I just hope when it comes, it is quick. I won’t have to worry about it, but I don’t want those I love having to go through the mill of a long, drawn out death, where everyone feels the pain.
Anyhow, seeing it’s in the NAAFI, fcuk you mate - I’m not ready yet!
View attachment 420557
But will it be the BLOKE himself, Mort or Miss Susan?
 
Neither of my parents, nor those of my wife, died peacefully in bed - all went as a result of heart attacks or in hospital with terminal cancer. At least the heart attacks were quick - the others lingered on for several weeks knowing what was coming but were so doped up on morphine at the end they didn't even feel it.

I came close some 30 years ago when I was 33 - rushed into hospital with viral meningitis and a 50:50 chance of making it through the night. It was a long time before I understood the effect it had on my wife.

These days I tend to think more about the Stoic concept of death and suffering:

Death is a release from all pains, and a boundary beyond which our sufferings cannot go; it returns us to that state of peacefulness in which we lay before we were born.



 
The main thing that bothers me is that I won't know whether I'll make it into the "Whatever happened to..." thread.
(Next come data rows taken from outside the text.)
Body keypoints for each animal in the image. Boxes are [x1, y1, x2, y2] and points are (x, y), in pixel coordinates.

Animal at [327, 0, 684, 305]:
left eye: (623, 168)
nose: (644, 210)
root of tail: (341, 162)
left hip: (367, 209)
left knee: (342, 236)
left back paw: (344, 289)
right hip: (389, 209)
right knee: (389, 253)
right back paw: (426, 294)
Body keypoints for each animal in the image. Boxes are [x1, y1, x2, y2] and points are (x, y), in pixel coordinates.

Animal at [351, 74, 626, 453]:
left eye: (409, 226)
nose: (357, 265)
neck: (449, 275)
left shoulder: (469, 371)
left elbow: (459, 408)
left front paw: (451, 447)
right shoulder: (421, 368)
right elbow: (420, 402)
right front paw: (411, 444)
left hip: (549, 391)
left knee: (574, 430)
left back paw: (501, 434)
And, if I do, how long will it have been before anybody noticed.
 

AlienFTM

MIA
Book Reviewer
To quote Jerry Driscoll, "I'm not frightened of dying. Any time will do, I don't mind."
 

FORMER_FYRDMAN

LE
Book Reviewer
Neither of my parents, nor those of my wife, died peacefully in bed - all went as a result of heart attacks or in hospital with terminal cancer. At least the heart attacks were quick - the others lingered on for several weeks knowing what was coming but were so doped up on morphine at the end they didn't even feel it.
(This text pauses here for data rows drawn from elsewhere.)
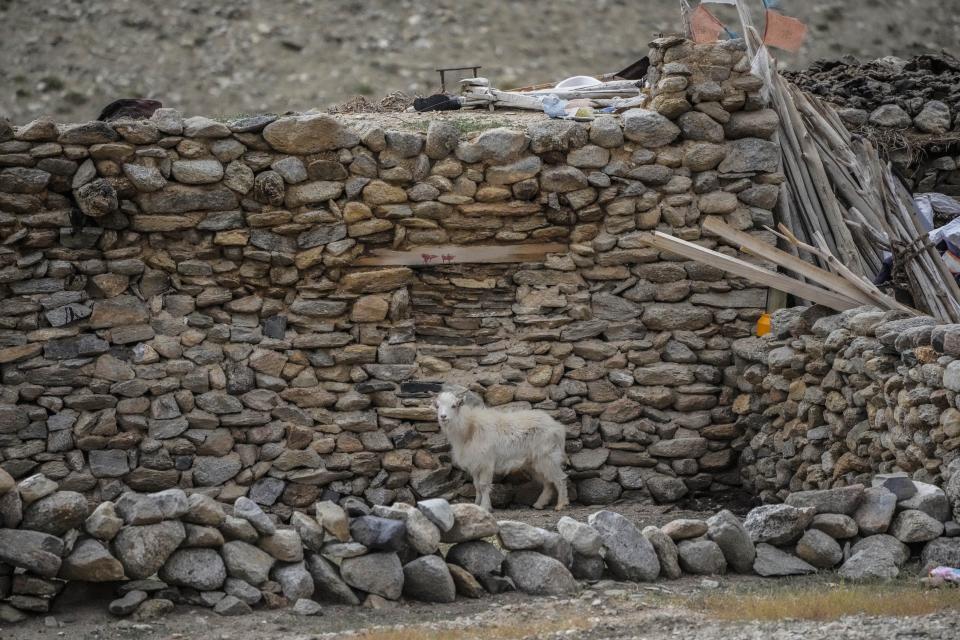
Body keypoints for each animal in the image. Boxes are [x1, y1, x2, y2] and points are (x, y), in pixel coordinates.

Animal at [436, 390, 568, 510]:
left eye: (454, 405)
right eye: (438, 406)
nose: (443, 417)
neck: (469, 428)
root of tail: (558, 427)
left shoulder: (486, 463)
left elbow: (483, 486)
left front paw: (485, 506)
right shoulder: (475, 463)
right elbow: (476, 486)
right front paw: (476, 504)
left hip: (548, 456)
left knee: (560, 479)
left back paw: (561, 504)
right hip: (534, 462)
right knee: (548, 482)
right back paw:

I came close some 30 years ago when I was 33 - rushed into hospital with viral meningitis and a 50:50 chance of making it through the night. It was a long time before I understood the effect it had on my wife.

These days I tend to think more about the Stoic concept of death and suffering:

Death is a release from all pains, and a boundary beyond which our sufferings cannot go; it returns us to that state of peacefulness in which we lay before we were born.
I cannot escape death, but at least I can escape the fear of it - Epictetus
 

StBob072

LE
Book Reviewer
The only thing to fear is fear itself! (Trite but true).

I expect it's very different for people who have dependents. We have none.

The only thing that pees me off is the old man seemingly wanting to be the richest man in the graveyard.
 
After a brush with bladder cancer 11 years ago I realised I wasn't immortal and that I had to re-think my attitude to life, etc.

The kids have all left home, all of them have got good jobs bar one who is never going to work again after shafting his back at work - all of them enjoy foreign holidays with good homes and their kids (the grandchildren). Mrs Dave and I instilled good ethics into them and it's worked out well for all concerned.

However, life has a habit of kicking you in the teeth when you least expect it and 5 years ago Mrs Dave had an accident whereby her car was written off. After a long period of analysis by various arms of the NHS it appears she has a type of dementia - I am now her carer, which diverts attention from my situation to making her comfortable as possible.

Every day is different - I wake up feeling good and wondering which woman will occupy my wifes body today - if you look past the trauma that this disease does to the person life can be full of shits and giggles. I just wish that occasionally the girl I married surfaced, but that's never going to happen.

So my life has changed to the point where I am now trying to make someone's final days as comfortable as possible - the humour that was instilled into me in my younger days by the Army has carried me through most days, but sometimes the dark clouds appear and it can be hard to dispel them.